The Court also indicates that it’s irrelevant that the parties intended this structure to work around the contribution limits, stating:
When the Commissioner says that the transaction amounted in substance to a Roth IRA contribution, all he means is that the purpose of the transaction was to funnel money into the Roth IRAs without triggering the contribution limits. True enough. But the substance-over-form doctrine does not authorize the Commissioner to undo a transaction just because taxpayers undertook it to reduce their tax bills.

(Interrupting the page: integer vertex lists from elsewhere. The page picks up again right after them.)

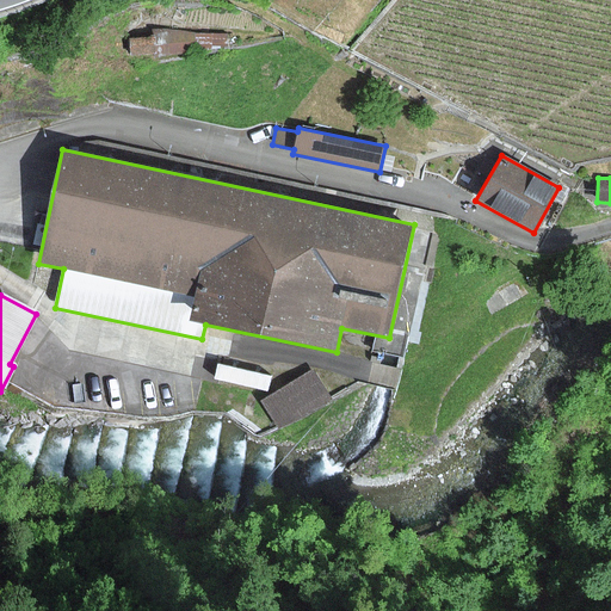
[(271,375),(217,363),(214,378),(269,390),(271,375)]
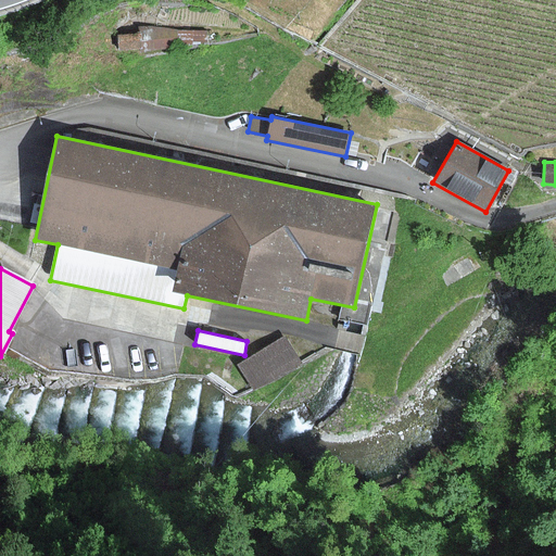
[(239,361),(256,388),(303,357),(285,331),(239,361)]
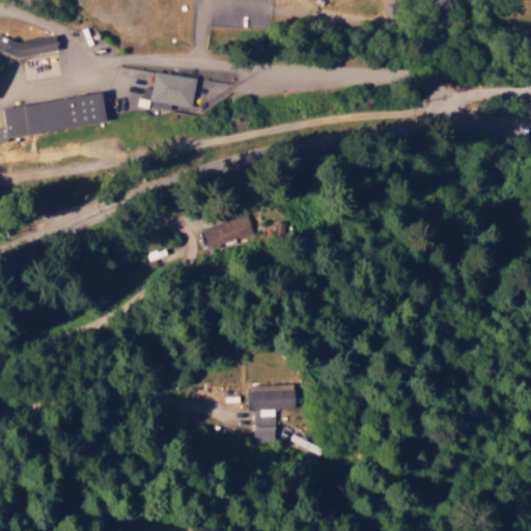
[(8,43),(10,57),(56,50),(54,35),(8,43)]
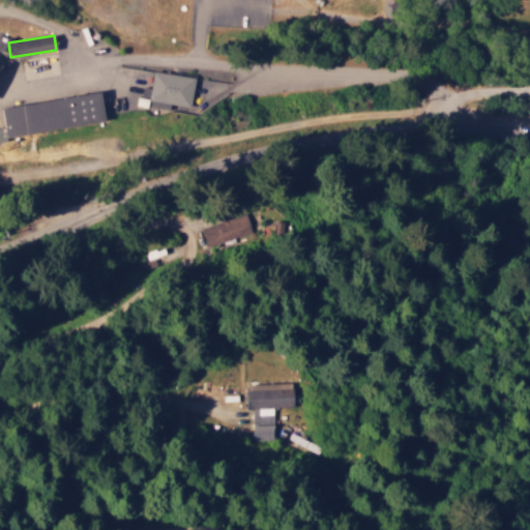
[(195,77),(153,70),(147,107),(168,110),(169,104),(189,107),(195,77)]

The panel then goes on to hold that if this result is not what Congress intended, Congress needs to fix it:
If Congress sees DISC-Roth IRA transactions of this sort as unwise or as creating an improper loophole, it should fix the problem. Until then, the DISC will continue to provide tax savings to the owners of U.S. export companies, just as Congress intended -- even if subsequent changes to the Code have increased the scale of the savings beyond Congress's original estimation.